▶ _Work required_: Only the lines from the one containing "Figure 10. Comparison" to the end of the records belong in the answer; repeat them exactly and drop the pictures.

Excerpts from a dataset
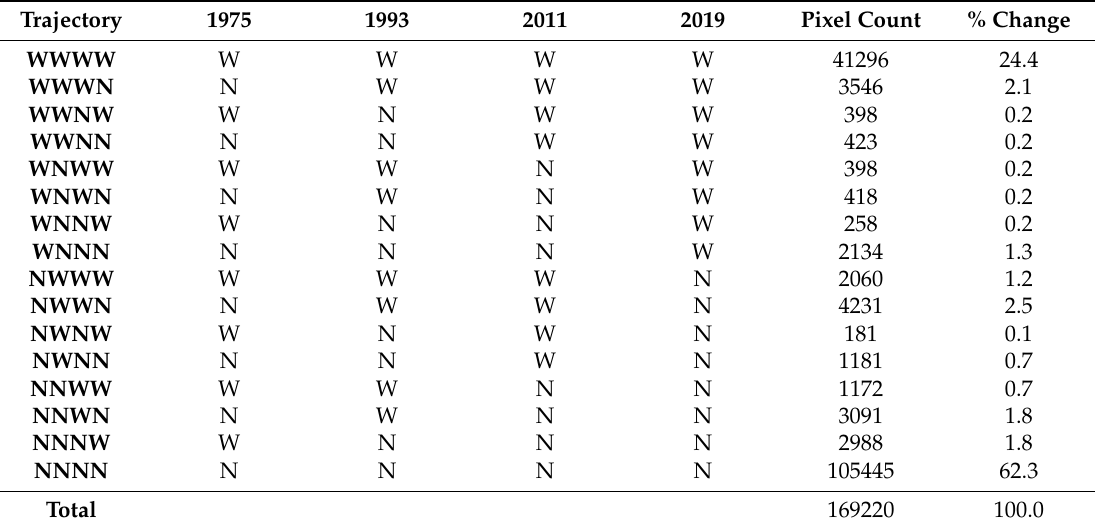
Table 2. SVM classifier change trajectory pixel counts and percent change with explanation of each change trajectory. Woody is “W” and non-woody is “N”.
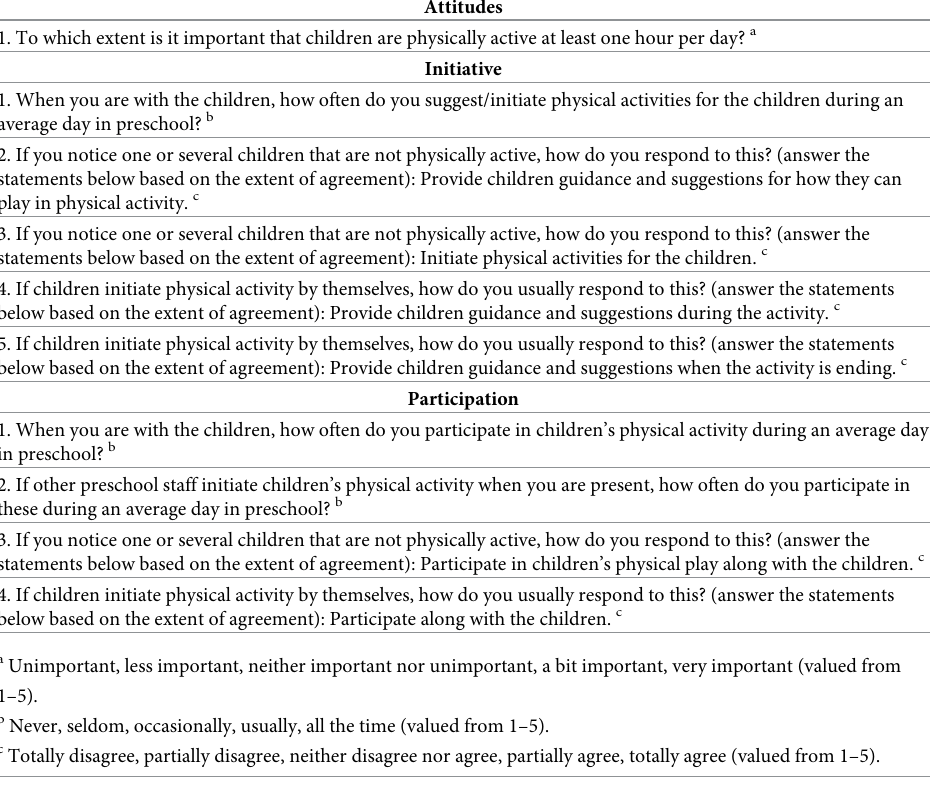
Table 3. Variables concerning the concept of attitude, initiative and participation, with numbers and descriptions of questions with reply options ( a,b,c ).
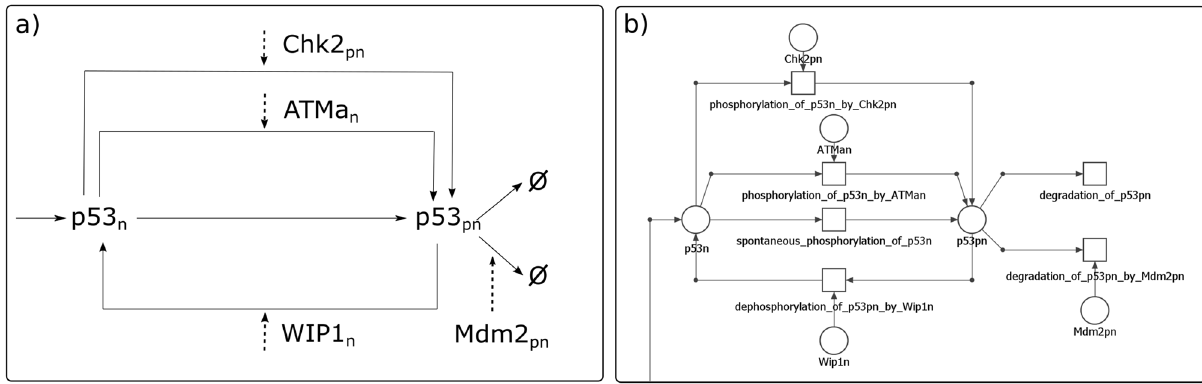
Figure 1. ODE-based wiring diagram vs. Petri net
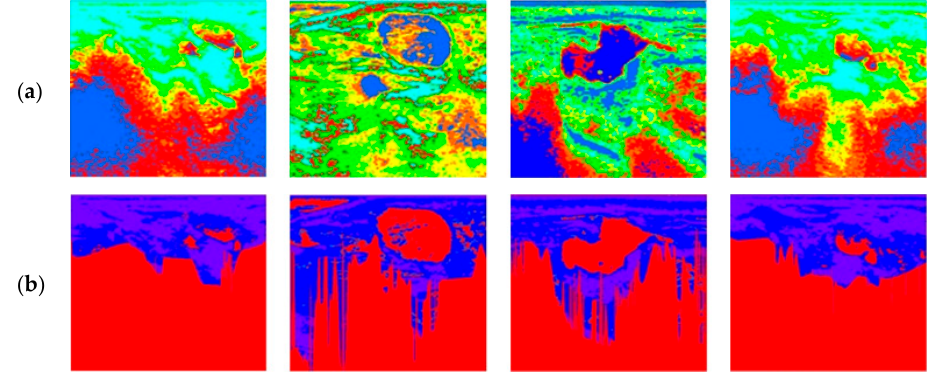
Figure 10. Comparison of quantization: ART2 in [24] vs. proposed FCM. ( a ) ART2, ( b ) FCM.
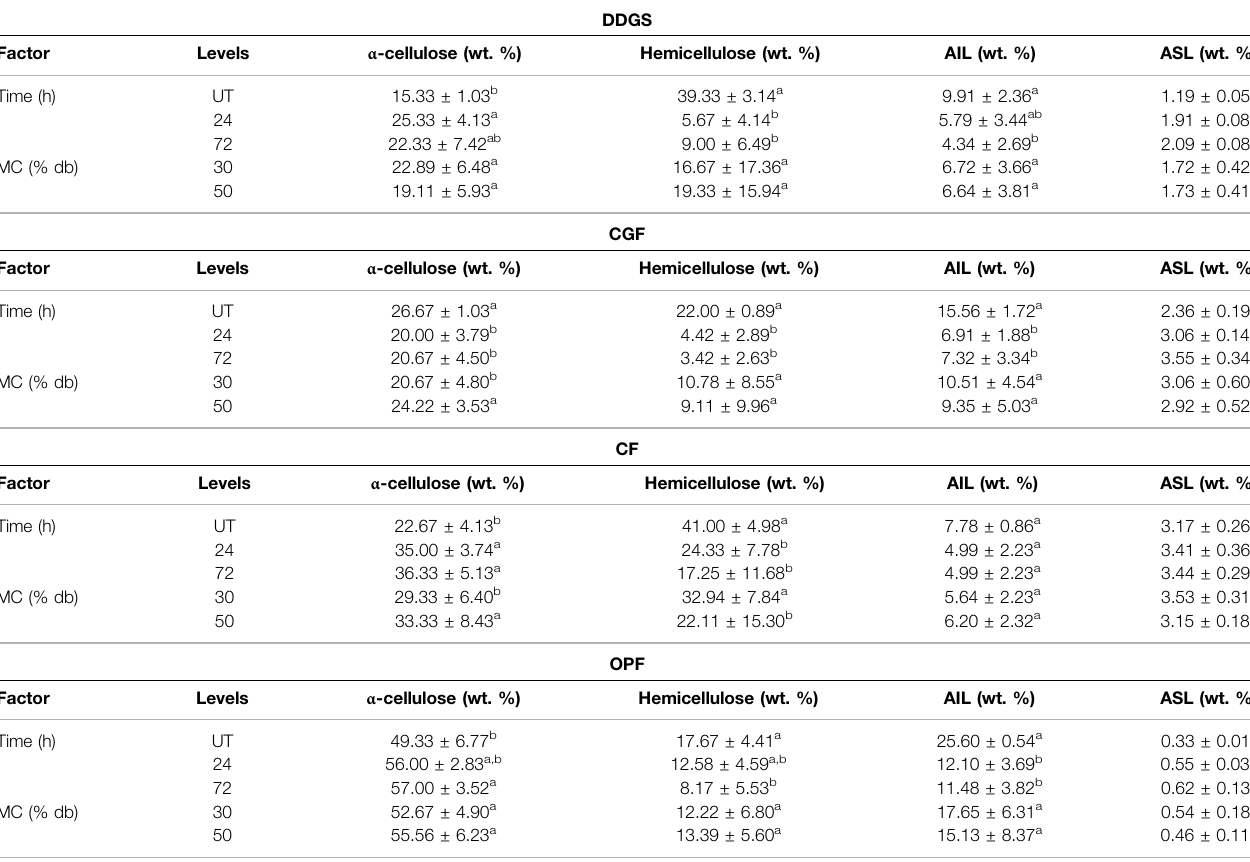
TABLE 3 | Main effects of factors on biomass compositions after LMAA pretreatment. a, b, c these signify signi fi cant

▶ _Result below_:
Figure 10. Comparison of quantization: ART2 in [24] vs. proposed FCM. ( a ) ART2, ( b ) FCM.
TABLE 3 | Main effects of factors on biomass compositions after LMAA pretreatment. a, b, c these signify signi fi cant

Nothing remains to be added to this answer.